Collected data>
+===+

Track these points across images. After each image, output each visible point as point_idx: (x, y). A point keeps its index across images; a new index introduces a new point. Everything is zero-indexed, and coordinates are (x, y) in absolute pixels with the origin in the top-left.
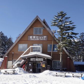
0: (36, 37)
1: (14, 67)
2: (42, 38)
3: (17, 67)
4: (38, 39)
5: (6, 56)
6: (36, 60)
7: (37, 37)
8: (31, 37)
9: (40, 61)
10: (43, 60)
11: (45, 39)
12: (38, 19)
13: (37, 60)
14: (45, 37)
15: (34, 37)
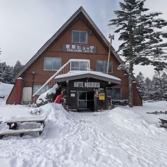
0: (76, 47)
1: (38, 102)
2: (87, 50)
3: (46, 103)
4: (80, 51)
5: (20, 78)
6: (85, 85)
7: (78, 47)
8: (68, 46)
9: (94, 88)
10: (99, 87)
11: (92, 52)
12: (83, 13)
13: (88, 85)
14: (92, 47)
15: (74, 47)
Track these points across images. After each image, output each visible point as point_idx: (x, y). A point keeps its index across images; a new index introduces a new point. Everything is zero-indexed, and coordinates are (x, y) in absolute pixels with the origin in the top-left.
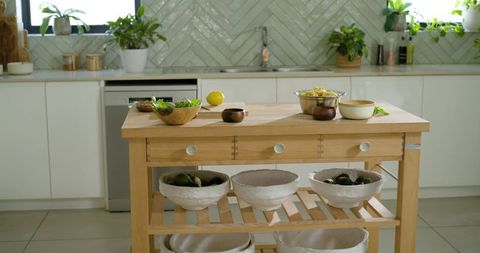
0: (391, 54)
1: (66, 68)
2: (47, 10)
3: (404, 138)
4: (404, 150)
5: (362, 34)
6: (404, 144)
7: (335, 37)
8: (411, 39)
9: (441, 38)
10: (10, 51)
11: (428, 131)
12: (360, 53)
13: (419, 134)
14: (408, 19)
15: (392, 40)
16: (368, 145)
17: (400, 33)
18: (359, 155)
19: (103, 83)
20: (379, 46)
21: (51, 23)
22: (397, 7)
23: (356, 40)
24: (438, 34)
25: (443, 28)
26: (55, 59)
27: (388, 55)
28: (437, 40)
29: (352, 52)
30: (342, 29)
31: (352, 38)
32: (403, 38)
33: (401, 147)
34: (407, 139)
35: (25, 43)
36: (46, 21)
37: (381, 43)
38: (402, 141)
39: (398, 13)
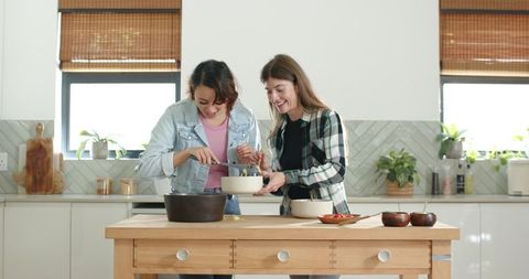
0: (448, 182)
1: (100, 192)
2: (85, 133)
3: (431, 247)
4: (431, 261)
5: (414, 159)
6: (431, 254)
7: (384, 162)
8: (468, 166)
9: (502, 167)
10: (44, 174)
11: (458, 239)
12: (410, 179)
13: (448, 242)
14: (465, 146)
15: (447, 168)
16: (388, 254)
17: (456, 161)
18: (379, 266)
19: (130, 206)
20: (434, 174)
21: (89, 147)
22: (452, 134)
23: (406, 165)
24: (499, 162)
25: (504, 156)
26: (91, 184)
27: (444, 184)
28: (497, 168)
29: (402, 178)
30: (391, 154)
31: (402, 164)
32: (460, 166)
33: (428, 258)
34: (434, 248)
35: (61, 165)
36: (84, 144)
37: (436, 171)
38: (429, 251)
39: (453, 139)
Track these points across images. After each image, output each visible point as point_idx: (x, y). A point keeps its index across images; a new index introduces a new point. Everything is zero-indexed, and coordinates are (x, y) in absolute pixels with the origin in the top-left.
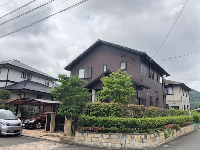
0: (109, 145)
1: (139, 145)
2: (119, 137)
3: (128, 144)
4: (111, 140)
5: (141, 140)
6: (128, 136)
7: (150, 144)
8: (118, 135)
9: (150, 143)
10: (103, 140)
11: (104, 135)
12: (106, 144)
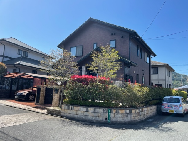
0: (94, 119)
1: (123, 119)
2: (104, 112)
3: (113, 118)
4: (96, 114)
5: (126, 114)
6: (113, 110)
7: (134, 119)
8: (103, 110)
9: (135, 117)
10: (88, 114)
11: (89, 109)
12: (91, 117)
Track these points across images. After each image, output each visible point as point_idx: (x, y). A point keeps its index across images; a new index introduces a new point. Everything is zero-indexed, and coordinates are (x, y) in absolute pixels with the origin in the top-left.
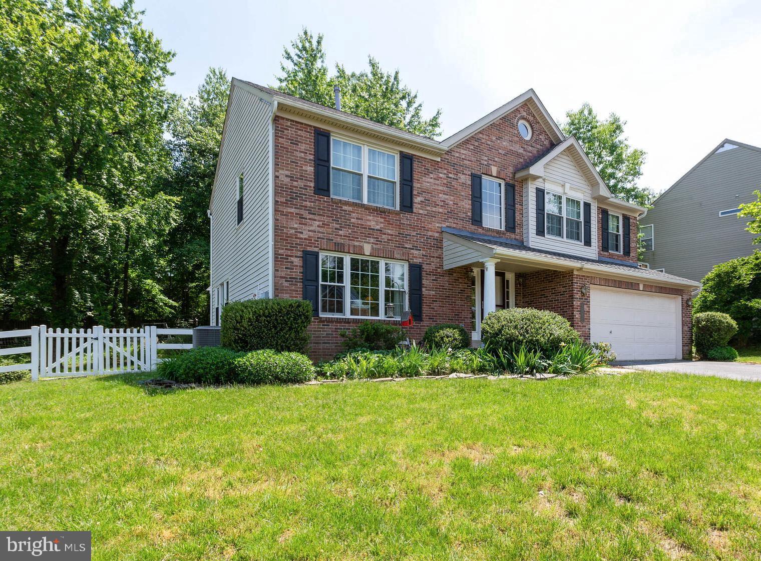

+===+

About this exercise> Wherever the line holding "5: (141, 140)" falls in the entries above, copy exactly from it through the line holding "11: (104, 135)", inclusive, and add nothing.

Worked solution>
5: (141, 140)
6: (128, 136)
7: (150, 144)
8: (118, 135)
9: (150, 143)
10: (103, 140)
11: (104, 135)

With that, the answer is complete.